Glancing around, she spied the drawing room through an open door. “I’ll wait in the drawing room, but before you take my card up, please tell my footmen where they may store these boxes.”
“Boxes?” The butler whirled to face the front door; he goggled at the two footmen standing on the threshold, sturdy boxes in their arms.
“The boxes are for Breckenridge—he’ll understand once he’s seen me.” Caro waved the men in. “There are quite a few of them—if he has a study or a library, that might be the best place.”
The butler blinked, then drew himself up, and conceded. “His lordship’s study is this way.”
He went to show the footmen; smiling, Caro strolled into the drawing room. She looked around, then, pulling off her gloves, settled in a wing chair and waited for Timothy to join her.
Five minutes later, the door opened and Timothy Danvers, Viscount Breckenridge, strode in. “ Caro ? What’s happened?”
He paused, taking in her wide-eyed perusal of his thoroughly disarranged locks and the flamboyant silk dressing robe he’d transparently shrugged over hastily donned breeches.
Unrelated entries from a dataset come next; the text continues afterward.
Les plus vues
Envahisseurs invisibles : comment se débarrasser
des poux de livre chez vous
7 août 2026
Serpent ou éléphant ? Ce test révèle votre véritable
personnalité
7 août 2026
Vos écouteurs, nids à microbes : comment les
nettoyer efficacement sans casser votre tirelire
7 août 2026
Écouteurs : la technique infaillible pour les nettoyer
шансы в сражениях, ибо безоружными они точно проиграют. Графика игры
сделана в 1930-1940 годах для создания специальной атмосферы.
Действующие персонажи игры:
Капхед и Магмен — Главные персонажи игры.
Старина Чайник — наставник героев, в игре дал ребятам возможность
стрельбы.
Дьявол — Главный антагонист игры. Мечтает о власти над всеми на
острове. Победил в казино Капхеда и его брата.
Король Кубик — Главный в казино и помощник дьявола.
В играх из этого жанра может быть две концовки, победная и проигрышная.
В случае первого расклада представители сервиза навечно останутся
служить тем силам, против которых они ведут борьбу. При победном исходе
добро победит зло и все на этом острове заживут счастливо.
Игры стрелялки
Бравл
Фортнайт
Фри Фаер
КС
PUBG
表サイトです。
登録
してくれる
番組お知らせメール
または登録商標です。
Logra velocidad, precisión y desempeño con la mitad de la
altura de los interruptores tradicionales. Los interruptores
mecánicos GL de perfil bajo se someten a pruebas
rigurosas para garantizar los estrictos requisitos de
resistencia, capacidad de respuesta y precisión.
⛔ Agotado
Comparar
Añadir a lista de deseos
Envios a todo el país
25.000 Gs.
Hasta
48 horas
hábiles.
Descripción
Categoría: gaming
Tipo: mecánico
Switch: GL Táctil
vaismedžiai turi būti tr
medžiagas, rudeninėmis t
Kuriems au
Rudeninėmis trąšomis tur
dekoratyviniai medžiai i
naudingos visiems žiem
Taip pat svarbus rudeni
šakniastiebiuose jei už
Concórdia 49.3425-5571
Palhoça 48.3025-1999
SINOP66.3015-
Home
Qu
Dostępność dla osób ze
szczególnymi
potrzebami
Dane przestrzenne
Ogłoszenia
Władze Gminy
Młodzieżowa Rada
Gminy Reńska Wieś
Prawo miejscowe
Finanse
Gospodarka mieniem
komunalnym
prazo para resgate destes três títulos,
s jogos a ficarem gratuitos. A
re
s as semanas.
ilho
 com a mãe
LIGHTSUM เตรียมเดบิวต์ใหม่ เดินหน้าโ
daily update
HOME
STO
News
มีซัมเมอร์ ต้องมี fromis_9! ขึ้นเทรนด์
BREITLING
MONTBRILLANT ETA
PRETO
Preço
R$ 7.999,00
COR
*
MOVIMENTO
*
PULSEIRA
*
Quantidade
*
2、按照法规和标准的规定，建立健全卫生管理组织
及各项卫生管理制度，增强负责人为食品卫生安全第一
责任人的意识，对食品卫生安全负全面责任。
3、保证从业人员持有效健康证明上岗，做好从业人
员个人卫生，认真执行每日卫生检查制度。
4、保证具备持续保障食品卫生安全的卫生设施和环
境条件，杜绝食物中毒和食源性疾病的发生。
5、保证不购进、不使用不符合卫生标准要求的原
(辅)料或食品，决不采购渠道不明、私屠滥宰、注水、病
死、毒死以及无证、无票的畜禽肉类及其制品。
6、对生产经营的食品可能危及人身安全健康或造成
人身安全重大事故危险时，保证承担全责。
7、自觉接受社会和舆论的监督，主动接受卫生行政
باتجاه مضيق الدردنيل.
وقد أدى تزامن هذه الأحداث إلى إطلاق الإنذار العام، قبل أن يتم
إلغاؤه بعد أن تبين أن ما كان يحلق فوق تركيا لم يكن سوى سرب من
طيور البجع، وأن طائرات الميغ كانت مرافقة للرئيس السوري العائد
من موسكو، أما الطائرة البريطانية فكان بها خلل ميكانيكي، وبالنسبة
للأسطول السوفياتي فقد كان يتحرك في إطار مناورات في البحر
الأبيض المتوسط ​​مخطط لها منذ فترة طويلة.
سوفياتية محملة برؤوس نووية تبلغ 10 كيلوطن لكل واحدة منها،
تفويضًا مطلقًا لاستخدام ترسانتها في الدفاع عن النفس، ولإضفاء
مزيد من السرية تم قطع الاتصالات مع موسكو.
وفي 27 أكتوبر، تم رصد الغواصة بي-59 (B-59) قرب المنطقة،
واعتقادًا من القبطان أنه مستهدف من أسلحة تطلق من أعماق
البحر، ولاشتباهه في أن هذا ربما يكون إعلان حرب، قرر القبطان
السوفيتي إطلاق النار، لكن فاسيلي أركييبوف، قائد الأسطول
Caro fought to keep her lips straight as she raised them to his narrowing hazel eyes. “Oh, dear—I seem to have called at an inopportune moment.”
His lips set, she was quite sure over a curse. Turning, he shut the door on his interested butler, then faced her. “What the devil are you doing here?”
She smiled, intending to calm him yet not quite able to keep the twinkle from her eye. He was thirty-one, three years older than she, and an extraordinarily handsome man, tall, broad shouldered, powerful but lean, with a face like a Greek god and grace to match; she’d heard him described as excessively dangerous to any female under the age of seventy. He wasn’t, however, dangerous to her. “I have a favor to ask, if you will.”
He frowned. “What favor?” He stalked forward, then abruptly halted and held up a hand. “First, tell me you arrived cloaked and heavily veiled, and had the sense to use an unmarked carriage.”
Again, she had to battle to keep a straight face. “No cloak or veil, but I did bring two footmen. They were necessary to carry in the boxes.”
“What boxes?”
“Camden’s letters.” She sat back, watching him study her. Then he shook his head as if shaking off a distraction.
“Your carriage?”
“It’s not mine—it’s Magnus Anstruther-Wetherby’s—but it is unmarked.”